あの爪が、なんの防護壁もないまま振り下ろされていたなら、私の内臓はあの魔獣に食い荒らされていたんだろう。


「それなりに魔力はあるようだから、どんなもんかと思って来てみたけど、魔獣の前で棒立ちで術の発現まで無防備に演唱するって、食べてくださいって言ってるようなもんでしょ」

せせら笑う声には怒りが混じっていて、悔しさと惨めな気持ちで目に涙が滲んだ。
悔しい、苦しい。
こんな男の防護壁のおかげで、今自分の命があることさえ。
憧れの存在に真っ向から否定された同期は、目の前が真っ黒に塗りつぶされたような表情をして視線を彷徨わせていた。
自分たちは、才能があると思っていた。
実際、大きな陣も力を合わせたら発現することができた。
私たちの歳でこんな魔術を使える人なんてごく僅かなはずだから、
だから魔術師なのに騎士兵より動き回って、チマチマと簡素な魔術ばかり扱う先輩に憧れることなんてなかったし、馬鹿にしてた。




———でも、それは、




一人でも欠けたら私たちは、
強力な魔術どころか、何もできない″魔獣の餌″になるということ。





「そんな目で見ないでよ。
 俺に何を期待したのかは知らないけど、ちゃーんと教育してあげたでしょ?死にたがりの君たちに、死を直視できるように体験させてあげた。それも命の補償付きで。それってとっても優しい配慮だと思わない?」

だって君たち、知らなかったら自分たちが″死にたがり″なことさえ気付かず仲良く魔獣のお腹に入ることになってただろうからさ。と。
負傷するこどもを前にケラケラと笑うこの男の神経が、少女は理解できなかった。
わざと魔獣の恐怖を理解していない自分たちに死を疑似体験させるようなこのやり方には、自分たちを指導をする以外にも、何か別の要因があるような悪意を感じた。
それでも、意を唱えることなんて出来るはずがない。
自分たちは憧れの存在に届かない程度の能力しかないのだから、この人が言うことは何があっても正しいのだ。

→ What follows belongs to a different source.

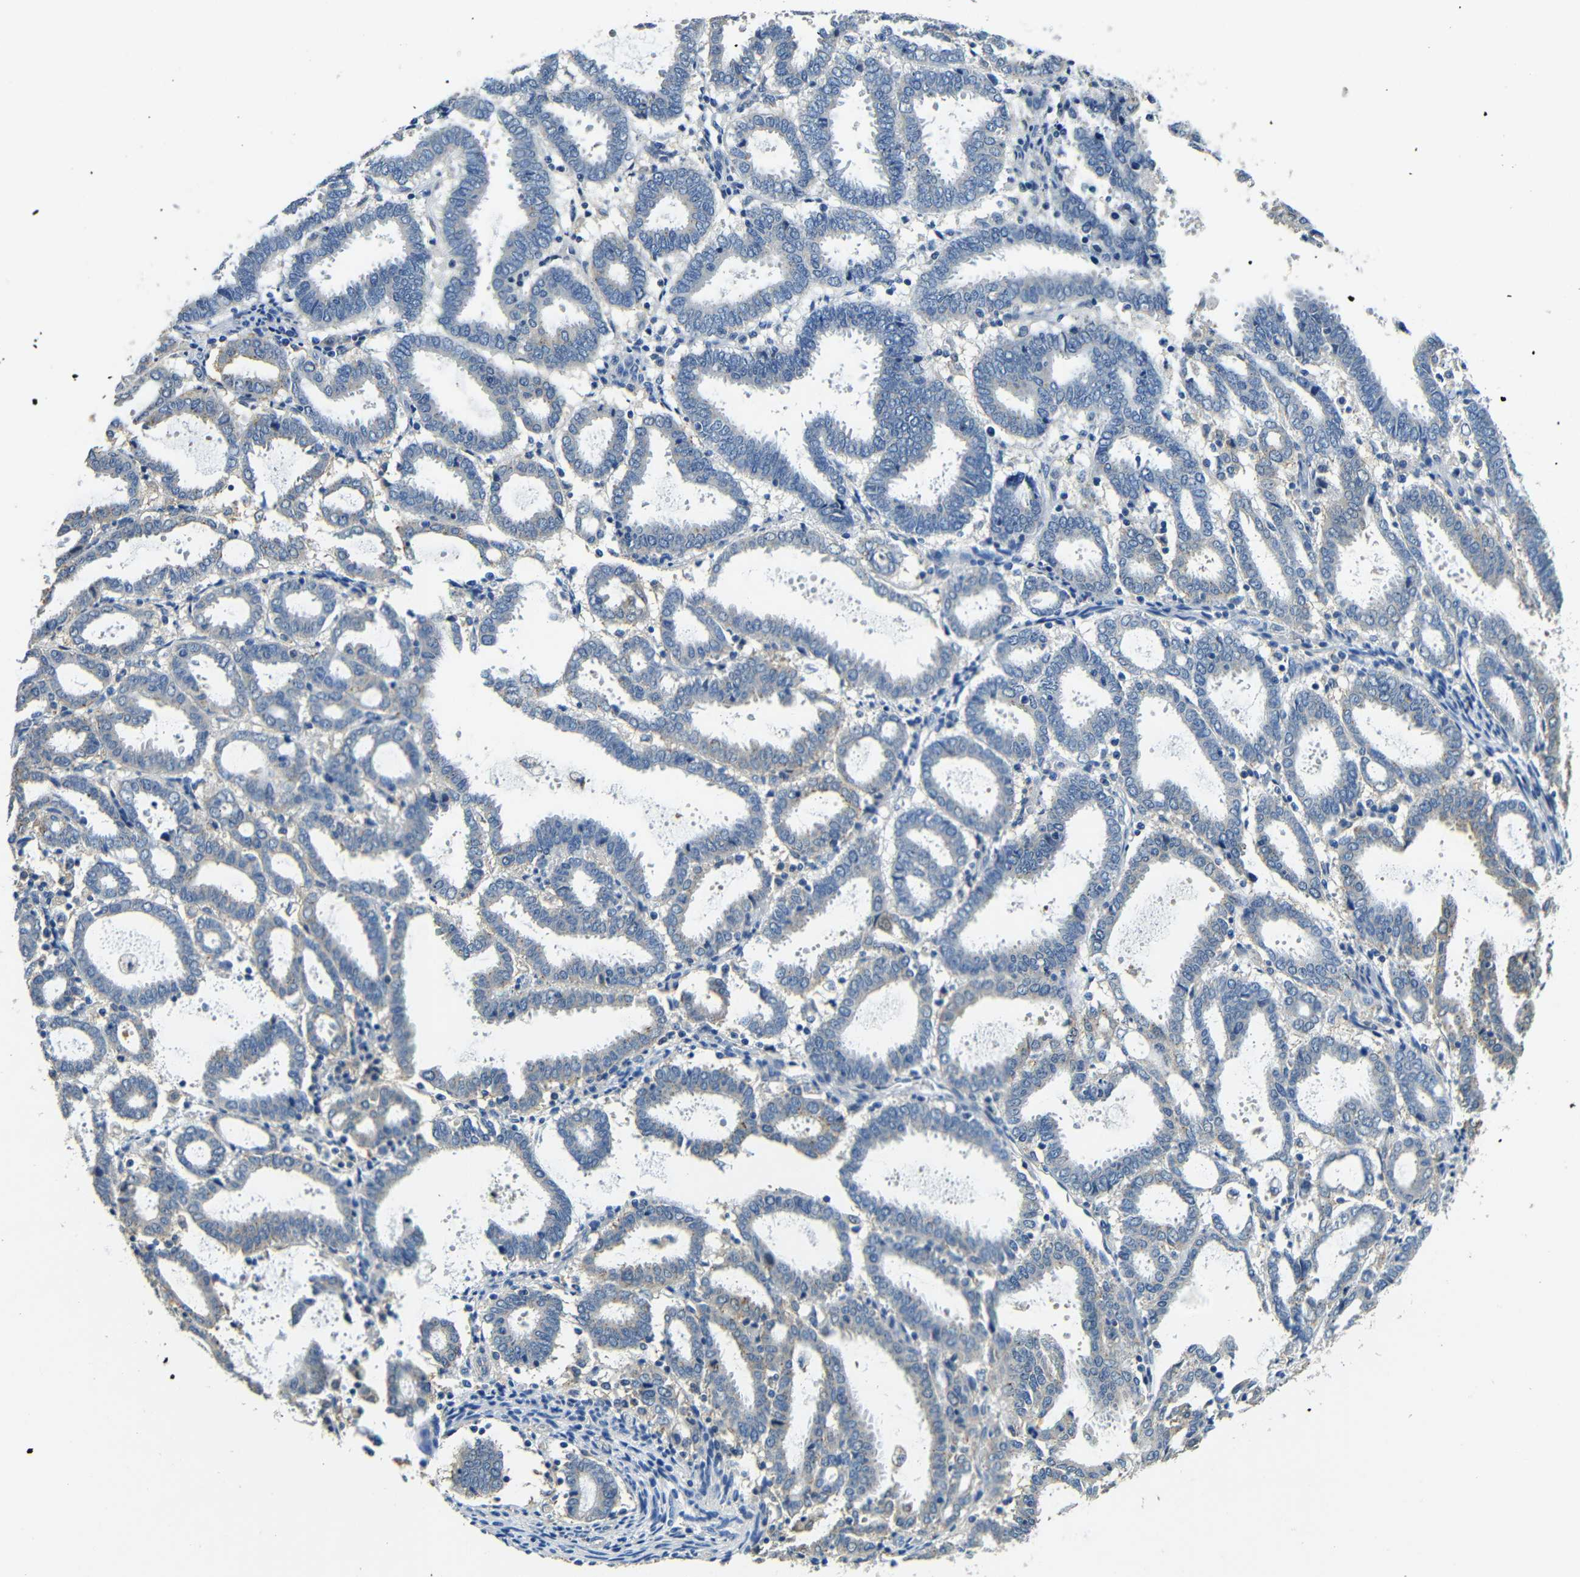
{"staining": {"intensity": "moderate", "quantity": "<25%", "location": "cytoplasmic/membranous"}, "tissue": "endometrial cancer", "cell_type": "Tumor cells", "image_type": "cancer", "snomed": [{"axis": "morphology", "description": "Adenocarcinoma, NOS"}, {"axis": "topography", "description": "Uterus"}], "caption": "Protein expression analysis of adenocarcinoma (endometrial) demonstrates moderate cytoplasmic/membranous expression in about <25% of tumor cells.", "gene": "FMO5", "patient": {"sex": "female", "age": 83}}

カクカクと、壊れたブリキ人形のように頷く少年少女をハイドは疎ましげに一平した後、教祖のような朗らかな笑みをして「期待しているよ、これから頑張ってね」と成長を促すような言葉を吐き捨てる。
パアァ、花が開くように顔に生気を取り戻す同期たちを、少女はもう″素直で才能があるチームメイト″とは見なせなかった。
悪意の影にも気が付かない。馬鹿で愚かなミーハー女。
こんなやつとずっと一緒にいたら、いつかは本当に魔獣に喰われて内臓をぶち撒けながら絶命する未来しか見えない。
離れないと、この、チームメイトという名の爆弾から。


最後に一瞬目があったような気がする魔術長は、何かを見透かしたようにこちらを見て笑っていた。